Jamaah Islamiyah: Target Jangka Panjang Operasi Anti-teror di Indonesia (2-habis)

Analisa

by Arif Budi Setyawan

I’dad dan Merawat Buronan Kepolisian: Kewajiban yang Bermasalah

Pertentangan dalam tubuh Jamaah Islamiyah (JI) tentang boleh tidaknya melakukan amaliyah (operasi "jihad") muncul setelah peristiwa Bom Bali I pada tahun 2002 silam. Namun demikian, untuk urusan i'dad alias persiapan, mayoritas anggota dan kader JI masih sepakat itu jadi kewajiban. Hal inilah yang bisa jadi salah satu delik jeratan Undang-Undang Pemberantasan Tindak Pidana Terorisme.

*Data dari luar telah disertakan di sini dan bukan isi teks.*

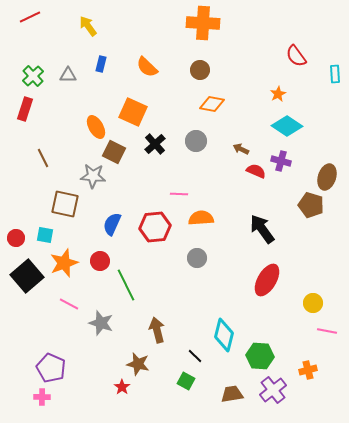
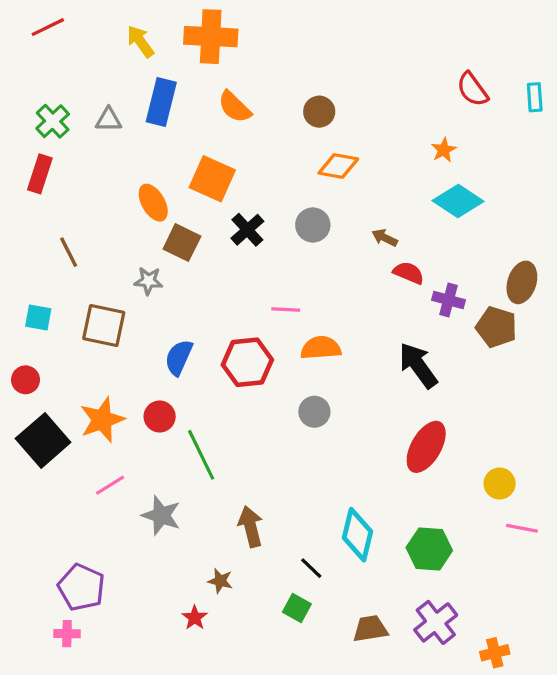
orange cross: (203, 23) -> (211, 37), moved
blue rectangle: (101, 64) -> (161, 102), size x1.8
cyan rectangle: (335, 74) -> (535, 97), moved
purple cross: (281, 161) -> (448, 300), moved
gray star: (93, 176) -> (148, 281), size x0.7
cyan square: (45, 235) -> (38, 318), moved
pink line: (69, 304) -> (110, 485), turned -60
green hexagon: (260, 356) -> (429, 549), moved
brown star: (138, 364) -> (220, 581), size x0.7
orange cross: (308, 370) -> (495, 653), moved

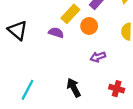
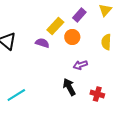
black arrow: (74, 88) -> (69, 87), moved
cyan line: (28, 90) -> (16, 95), turned 30

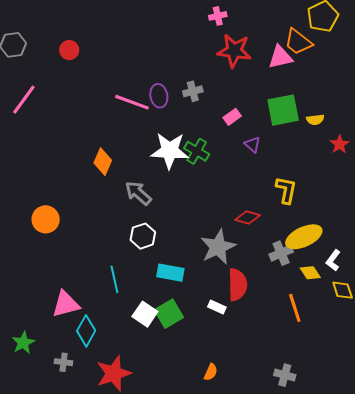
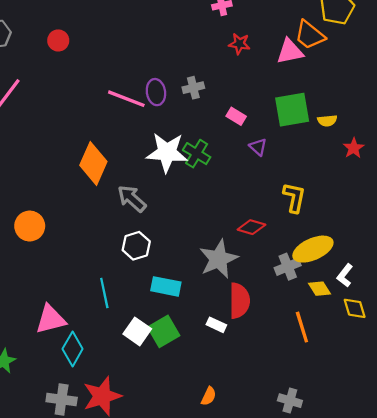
red star: (234, 51) -> (239, 44), size x0.6
pink rectangle: (232, 117) -> (236, 116), turned 66
orange diamond: (103, 162) -> (93, 163), size x1.4
gray cross: (64, 362) -> (62, 399), moved, size x1.5

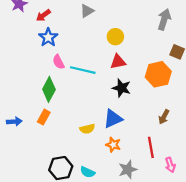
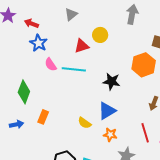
red arrow: (43, 15) -> (31, 23), turned 64
gray arrow: (164, 19) -> (132, 14), moved
red triangle: (118, 62) -> (82, 46), moved
green diamond: (49, 89) -> (24, 92), moved
yellow semicircle: (87, 129) -> (85, 123), turned 56

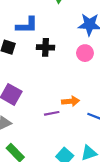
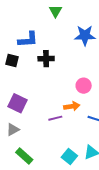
pink circle: (85, 53) -> (84, 86), moved

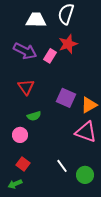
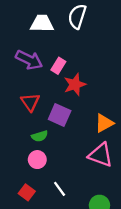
red star: (68, 44) -> (75, 84), moved
purple square: (66, 98) -> (60, 115), moved
pink circle: (20, 135) -> (37, 160), moved
white line: (62, 166) -> (60, 189), moved

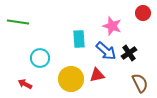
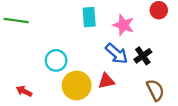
cyan rectangle: (79, 39) -> (89, 17), moved
cyan circle: (40, 58) -> (56, 60), moved

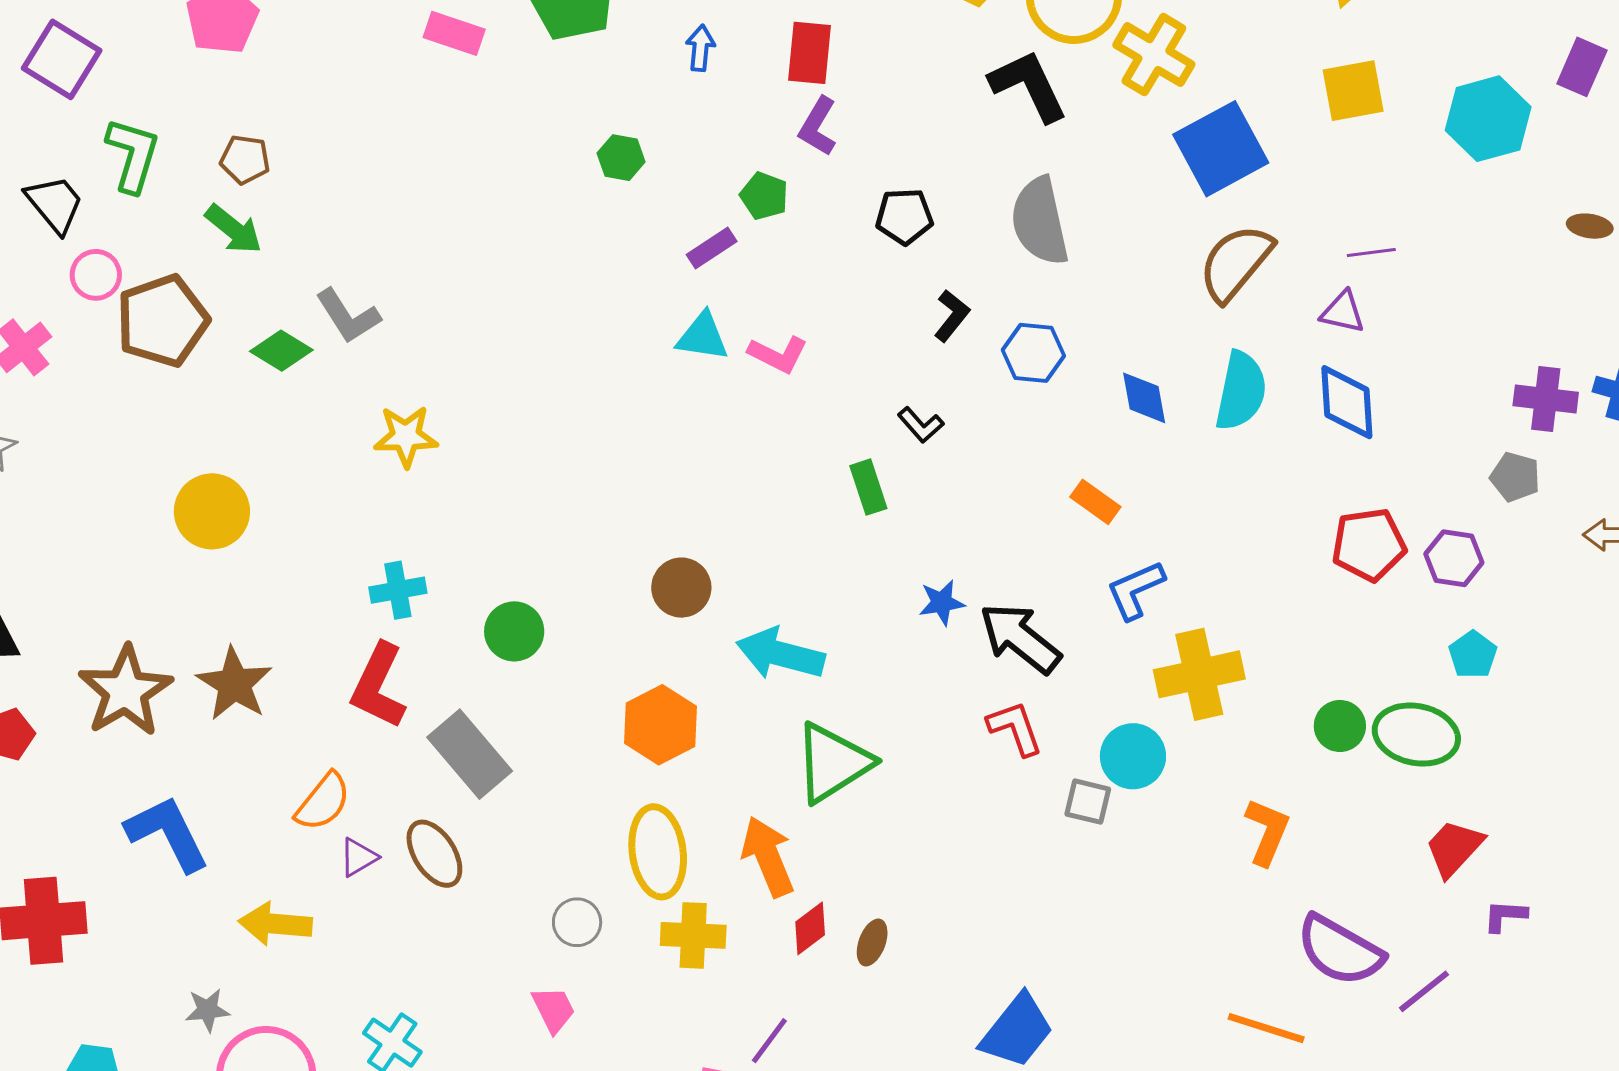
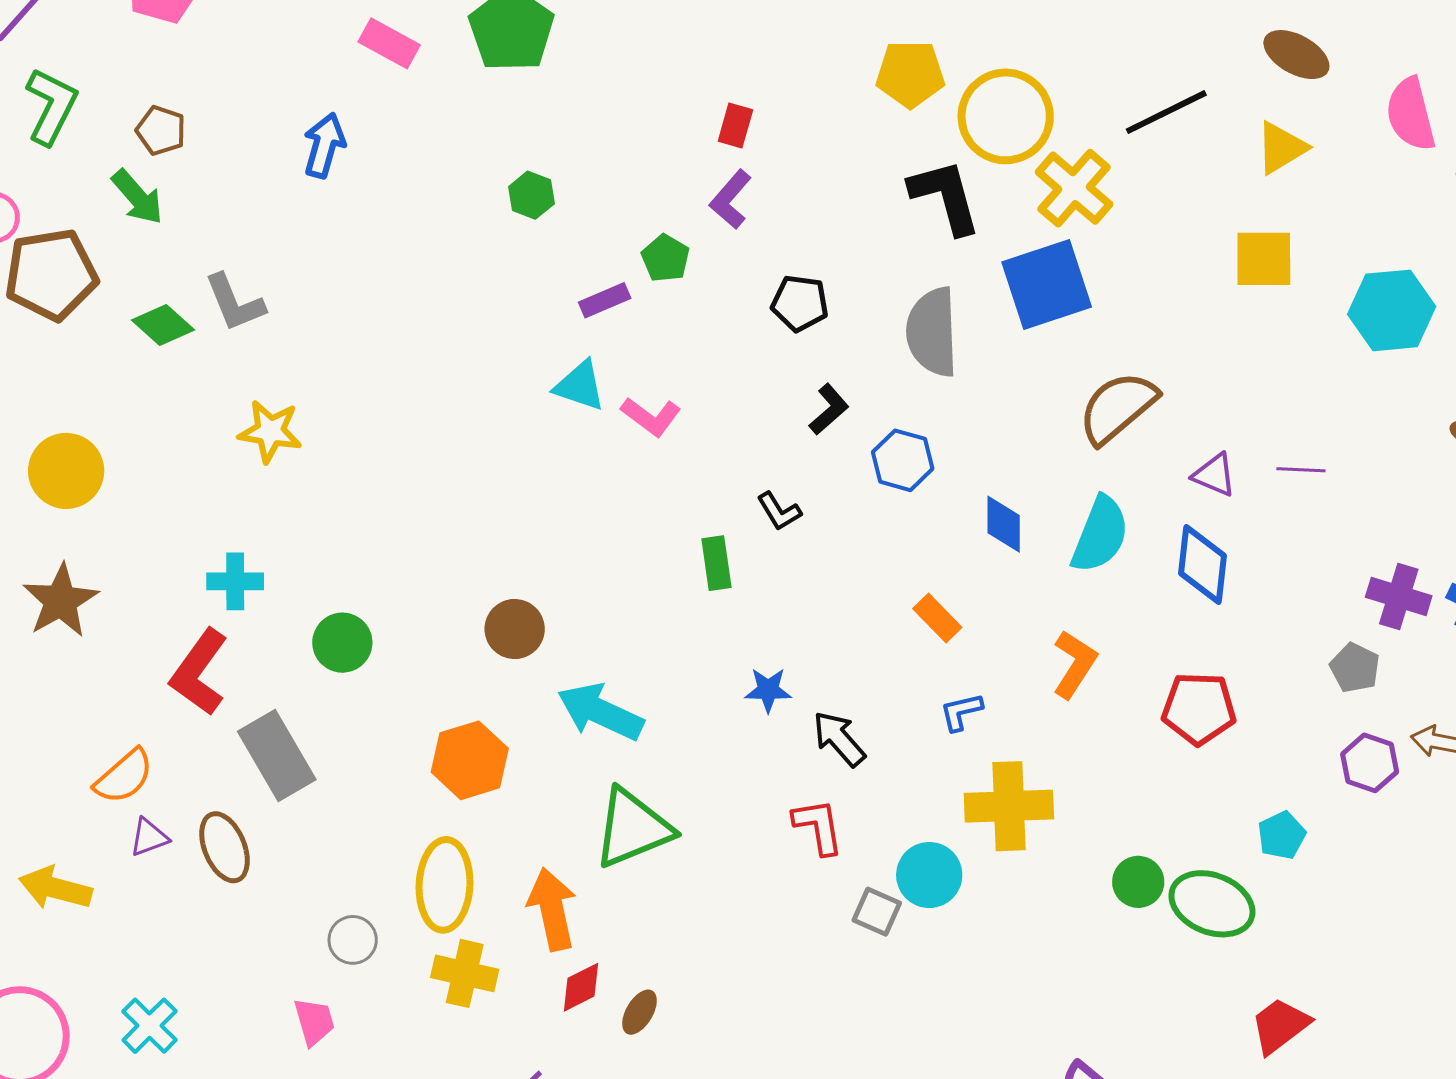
blue arrow: (700, 48) -> (324, 145), moved, size x1.4
red rectangle: (810, 53) -> (735, 126), size x0.7
blue square: (1221, 149) -> (1047, 284), moved
purple line: (1371, 253) -> (1301, 470), moved
purple hexagon: (1454, 558) -> (1370, 763), moved
blue L-shape: (1135, 590) -> (961, 712), size x0.7
black arrow: (1020, 638) -> (839, 739), size x0.7
brown star: (234, 684) -> (60, 601), moved
orange L-shape: (1267, 832) -> (1075, 664), moved
red trapezoid: (1454, 848) -> (1280, 1026), moved

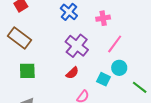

Di sisi lain, berdasarkan pengamatan di media sosial, fenomena keberhasilan Taliban mengambil alih kekuasaan di Afghanistan, bagi kelompok JI dianggap sebagai bukti yang semakin menguatkan bahwa perjuangan itu memang harus jangka panjang. Meskipun konteksnya tentu saja berbeda karena tidak ada pendudukan tentara asing di Indonesia.

Lalu kira-kira apa hubungannya penggalangan dana melalui ribuan kotak infak di minimarket-minimarket dengan aktivitas yang melanggar Undang-Undang Nomor 5 Tahun 2018 alias Undang-Undang Pemberantasan Tindak Pidana Terorisme?

Untuk menjawab pertanyaan ini saya harus menjelaskannya agak panjang.

Pertama soal pola pendanaan di dalam JI. Sumber pendanaan JI itu setahu saya hanya ada dua jenis, yaitu dari infak dan dari hasil usaha aset-aset produktif JI. Terungkapnya aset JI berupa kebun sawit, kebun coklat, dan beberapa perusahaan itu hanya sebagian saja. Fenomena penggalangan dana melalui kotak infak di minimarket-minimarket dan warung-warung itu adalah salah satu upaya mengumpulkan infak dari luar anggota/simpatisan JI.

Kedua, soal bagaimana penggunaan dana di dalam JI. Setahu saya dana yang diperoleh dari umat Islam di luar anggota/simpatisan JI akan digunakan sesuai dengan amanah dari umat. JI tidak akan berkhianat. Misalnya dana untuk kepentingan dakwah dan sosial tidak akan digunakan untuk kegiatan berbau askari (militer). Yang akan digunakan untuk kepentingan askari adalah dana yang diperoleh dari infak para anggota/simpatisan JI atau dari hasil usaha aset-aset JI.

Ketiga, mengapa para pengurus yayasan pengelola infak dari ribuan kotak amal itu ditangkap aparat kepolisian? Menurut saya setidaknya dalam hal ini ada dua kemungkinan penyebabnya, yaitu;

Kemungkinan pertama, sebagian dana itu digunakan untuk kegiatan sosial yang bersinggungan dengan orang-orang di bagian askari. Misalnya memberikan subsidi finansial bagi anggotanya yang termasuk Daftar Pencarian Orang (DPO) dan keluarganya atau anggota bidang askari.

Atau kemungkinan kedua adalah, para pengurus yayasan itu juga merangkap mengelola keuangan JI secara umum, tidak hanya yang untuk urusan pendidikan dan sosial saja. Sehingga dianggap mengetahui aliran dana JI selama ini.

Dari penjelasan tentang sepak terjang JI di atas, dapat disimpulkan bahwa memang benar untuk jangka panjang JI akan lebih berpeluang untuk bertahan, minimal sebagai gerakan dakwah dan sosial. Karena mereka punya tujuan yang jelas, memiliki struktur organisasi yang solid dan bisa menyesuaikan dengan tuntutan kondisi. Ditambah lagi fenomena keberhasilan Taliban yang seakan membenarkan model perjuangan jangka panjang yang dilakukan oleh JI.

Bila mengacu pada perkembangan jihad global yang sedang terjadi saat ini, di mana Taliban sedang unggul atas IS/ISIS dan Al Qaeda, maka menurut saya JI akan menjadi target utama jangka panjang operasi anti-teror di Indonesia. Apalagi bila Taliban berhasil membawa Afghanistan menjadi lebih baik dari sebelumnya, maka Taliban benar-benar akan menjadi role model bagi perjuangan JI meskipun konteksnya pasti berbeda.

Dan saya juga meyakini, bahwa kelompok JI akan terus berusaha untuk bertahan dengan melakukan banyak upgrade strategi.